Exercise data Block Start

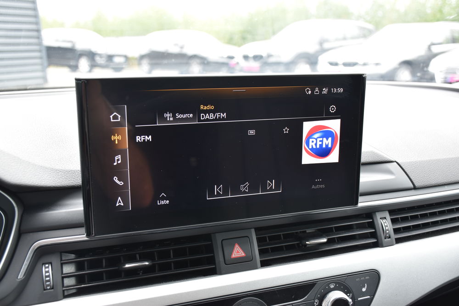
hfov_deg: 49.5
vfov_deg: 34.2
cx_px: 230
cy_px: 153
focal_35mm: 39
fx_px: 497
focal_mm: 26
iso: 400
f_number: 5
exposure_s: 1/100
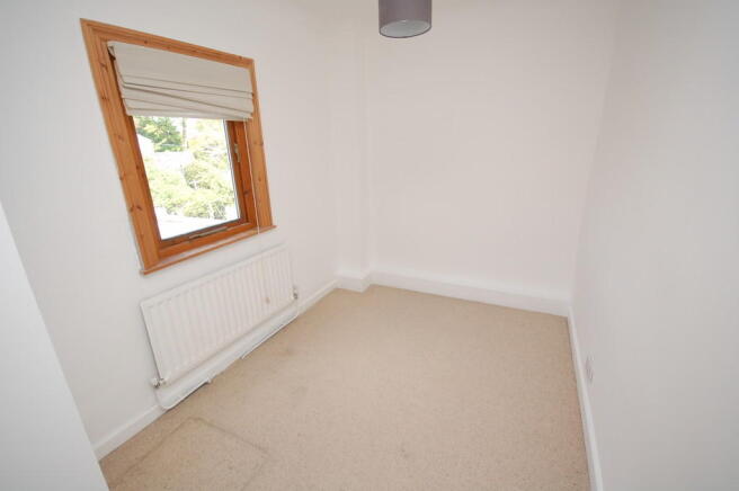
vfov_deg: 77.2
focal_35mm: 15
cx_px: 370
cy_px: 246
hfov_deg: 100.4
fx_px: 308
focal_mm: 10
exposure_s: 1/125
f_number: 5.6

Exercise data Block End

#### [What is expected]
With the pictures removed, copy the data above word for word.

#### [Solution for this task]
hfov_deg: 49.5
vfov_deg: 34.2
cx_px: 230
cy_px: 153
focal_35mm: 39
fx_px: 497
focal_mm: 26
iso: 400
f_number: 5
exposure_s: 1/100
vfov_deg: 77.2
focal_35mm: 15
cx_px: 370
cy_px: 246
hfov_deg: 100.4
fx_px: 308
focal_mm: 10
exposure_s: 1/125
f_number: 5.6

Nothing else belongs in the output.